Home Read Albums Of The Week: Children Collide | Time Itself

Albums Of The Week: Children Collide | Time Itself

Melbourne's indie-rock noisemakers blast back with an explosive comeback disc.

THE EDITED PRESS RELEASE:Children Collide’s long-awaited comeback album has finally arrived. Some nine years after the Melbourne indie-rock trio first split — and two years after singer-guitarist Johnny Mackay and drummer Ryan Ceasar buried the hatchet and rejoined forces — they have added live bassist Chelsea Wheatley to the lineup for the mighty Children Collide, their fourth release and first new music since their 2012 offering Monument.

Recorded by Loren Humphrey at Diamond Mine & Stockholm Syndrome in New York City, Children Collide bursts out of your speakers, with Mackay and co. delivering a complex and provocative rock record that explores wider spectrums and multitudes with the fearlessness that put the band on the map to begin with. There’s the snarling, Nirvana-esque Return to Femmes, the fuzzed-out charge of opener Man of the People and the twirling, acid-tinged Trampoline to contend with — the latter of which Mackay proudly describes as “one of my favorite songs I’ve ever written.” The sprawling six-and-a-half-minute wig-out of Mind Spider, too, serves as a strange bedfellow to the bouncy, mosh-ready Uh Oh — and yet, all of them make perfect sense as Children Collide songs.

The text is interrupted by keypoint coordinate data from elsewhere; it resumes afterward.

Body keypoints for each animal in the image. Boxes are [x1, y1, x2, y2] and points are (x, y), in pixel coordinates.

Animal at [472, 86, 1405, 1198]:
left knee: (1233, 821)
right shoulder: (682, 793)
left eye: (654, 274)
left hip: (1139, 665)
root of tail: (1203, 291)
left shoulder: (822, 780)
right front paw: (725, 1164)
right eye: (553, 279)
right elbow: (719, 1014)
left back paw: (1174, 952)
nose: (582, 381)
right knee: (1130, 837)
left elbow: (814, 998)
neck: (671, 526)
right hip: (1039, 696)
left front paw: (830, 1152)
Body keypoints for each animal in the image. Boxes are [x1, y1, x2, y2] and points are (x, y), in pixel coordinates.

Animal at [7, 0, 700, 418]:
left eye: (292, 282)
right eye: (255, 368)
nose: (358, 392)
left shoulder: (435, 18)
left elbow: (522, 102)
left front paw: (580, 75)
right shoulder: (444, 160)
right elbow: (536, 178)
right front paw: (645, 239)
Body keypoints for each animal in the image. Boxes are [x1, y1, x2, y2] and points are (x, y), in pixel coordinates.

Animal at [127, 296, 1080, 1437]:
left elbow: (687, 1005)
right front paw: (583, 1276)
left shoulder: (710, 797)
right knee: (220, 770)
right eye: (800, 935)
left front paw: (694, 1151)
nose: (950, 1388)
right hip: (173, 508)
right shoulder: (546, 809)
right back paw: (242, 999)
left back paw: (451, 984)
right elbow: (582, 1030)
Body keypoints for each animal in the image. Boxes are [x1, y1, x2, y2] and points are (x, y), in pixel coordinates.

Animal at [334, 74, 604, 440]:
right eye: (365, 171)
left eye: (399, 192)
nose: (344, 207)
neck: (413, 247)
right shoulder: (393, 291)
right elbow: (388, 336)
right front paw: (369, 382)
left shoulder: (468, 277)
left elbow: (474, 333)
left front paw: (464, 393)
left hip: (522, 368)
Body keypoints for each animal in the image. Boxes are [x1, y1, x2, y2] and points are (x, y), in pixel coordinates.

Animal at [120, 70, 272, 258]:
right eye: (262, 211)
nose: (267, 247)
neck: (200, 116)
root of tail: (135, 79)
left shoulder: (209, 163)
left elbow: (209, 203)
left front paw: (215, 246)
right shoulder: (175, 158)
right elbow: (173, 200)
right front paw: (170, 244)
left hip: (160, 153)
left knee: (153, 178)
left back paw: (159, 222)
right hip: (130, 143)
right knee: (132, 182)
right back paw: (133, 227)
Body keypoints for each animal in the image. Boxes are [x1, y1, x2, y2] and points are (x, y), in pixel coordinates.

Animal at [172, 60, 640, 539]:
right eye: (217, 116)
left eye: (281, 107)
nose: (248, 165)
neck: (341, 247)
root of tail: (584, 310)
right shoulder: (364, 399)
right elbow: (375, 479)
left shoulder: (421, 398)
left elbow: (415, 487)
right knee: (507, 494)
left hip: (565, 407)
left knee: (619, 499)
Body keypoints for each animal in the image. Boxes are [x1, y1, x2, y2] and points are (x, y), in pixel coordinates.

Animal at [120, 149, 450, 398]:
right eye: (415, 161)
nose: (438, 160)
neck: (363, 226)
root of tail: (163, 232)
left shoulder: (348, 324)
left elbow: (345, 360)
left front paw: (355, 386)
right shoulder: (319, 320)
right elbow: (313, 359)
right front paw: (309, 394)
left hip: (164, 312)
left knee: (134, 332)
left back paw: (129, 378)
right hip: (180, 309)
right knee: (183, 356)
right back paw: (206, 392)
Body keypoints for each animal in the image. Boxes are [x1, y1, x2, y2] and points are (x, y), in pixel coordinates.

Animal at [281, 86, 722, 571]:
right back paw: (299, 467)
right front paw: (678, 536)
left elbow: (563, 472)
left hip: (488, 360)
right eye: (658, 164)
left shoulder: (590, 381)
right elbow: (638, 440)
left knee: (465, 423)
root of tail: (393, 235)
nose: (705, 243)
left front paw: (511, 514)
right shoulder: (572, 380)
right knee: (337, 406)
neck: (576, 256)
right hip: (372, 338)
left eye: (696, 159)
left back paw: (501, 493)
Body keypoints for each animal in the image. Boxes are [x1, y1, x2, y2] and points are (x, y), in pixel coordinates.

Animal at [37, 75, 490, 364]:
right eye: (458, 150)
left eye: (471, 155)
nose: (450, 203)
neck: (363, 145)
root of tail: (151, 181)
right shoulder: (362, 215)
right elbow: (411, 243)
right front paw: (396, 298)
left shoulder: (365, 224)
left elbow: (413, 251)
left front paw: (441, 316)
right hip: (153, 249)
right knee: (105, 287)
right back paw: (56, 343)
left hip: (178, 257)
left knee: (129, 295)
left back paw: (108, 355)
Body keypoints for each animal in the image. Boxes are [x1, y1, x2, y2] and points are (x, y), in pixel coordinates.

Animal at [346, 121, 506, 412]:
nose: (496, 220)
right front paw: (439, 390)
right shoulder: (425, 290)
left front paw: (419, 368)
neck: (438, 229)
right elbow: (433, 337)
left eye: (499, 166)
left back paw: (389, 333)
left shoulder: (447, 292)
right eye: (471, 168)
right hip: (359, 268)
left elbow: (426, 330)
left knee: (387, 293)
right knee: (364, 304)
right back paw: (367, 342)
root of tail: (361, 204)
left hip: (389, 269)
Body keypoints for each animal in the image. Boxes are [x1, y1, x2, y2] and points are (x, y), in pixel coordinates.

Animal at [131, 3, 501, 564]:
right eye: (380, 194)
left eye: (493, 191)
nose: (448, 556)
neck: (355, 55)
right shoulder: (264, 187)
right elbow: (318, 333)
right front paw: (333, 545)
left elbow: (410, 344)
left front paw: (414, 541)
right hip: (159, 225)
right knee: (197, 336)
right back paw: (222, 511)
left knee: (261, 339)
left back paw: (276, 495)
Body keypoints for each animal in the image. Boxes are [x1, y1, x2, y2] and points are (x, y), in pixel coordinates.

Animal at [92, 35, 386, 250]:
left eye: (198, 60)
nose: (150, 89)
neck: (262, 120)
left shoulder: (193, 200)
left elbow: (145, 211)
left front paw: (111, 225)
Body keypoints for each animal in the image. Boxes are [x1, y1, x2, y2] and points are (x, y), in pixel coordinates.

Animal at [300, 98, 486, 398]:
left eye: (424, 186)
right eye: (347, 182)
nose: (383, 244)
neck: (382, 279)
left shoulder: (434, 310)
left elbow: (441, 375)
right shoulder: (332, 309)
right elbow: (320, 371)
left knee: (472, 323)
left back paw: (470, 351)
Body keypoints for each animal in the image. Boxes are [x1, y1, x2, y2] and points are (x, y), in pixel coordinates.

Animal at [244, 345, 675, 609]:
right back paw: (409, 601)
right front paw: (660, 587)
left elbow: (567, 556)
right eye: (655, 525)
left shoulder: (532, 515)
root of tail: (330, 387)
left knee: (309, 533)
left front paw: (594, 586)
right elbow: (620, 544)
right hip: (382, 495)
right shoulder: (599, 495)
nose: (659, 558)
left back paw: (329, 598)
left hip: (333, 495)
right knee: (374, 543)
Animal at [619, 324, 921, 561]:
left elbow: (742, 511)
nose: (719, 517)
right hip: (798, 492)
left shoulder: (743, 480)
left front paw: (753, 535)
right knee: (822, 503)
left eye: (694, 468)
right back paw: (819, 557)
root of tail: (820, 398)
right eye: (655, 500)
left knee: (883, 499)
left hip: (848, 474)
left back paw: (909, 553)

The most exciting feature of their music is actually what lurks beneath all the noise and fury, with Johnny drawing inspiration for his songwriting from diverse sources like Sir David Attenborough’s Life on Earth. Indeed, a lot of the inspiration behind the band’s songwriting is not exactly what you would call normal. Johnny explains, “I got an idea for a song after reading about how the Vikings colonised Greenland and then essentially wiped themselves out after 400 years. But the song only came out after hearing Boney M.”

You are strongly advised to come to your own conclusions about their sound, but in music, comparisons are inevitable. Children Collide have had some pretty big names such as Nirvana, Sonic Youth and Fugazi thrown around, but ultimately, that’s just like one of your mum’s friends telling you how much you look like your grandmother.”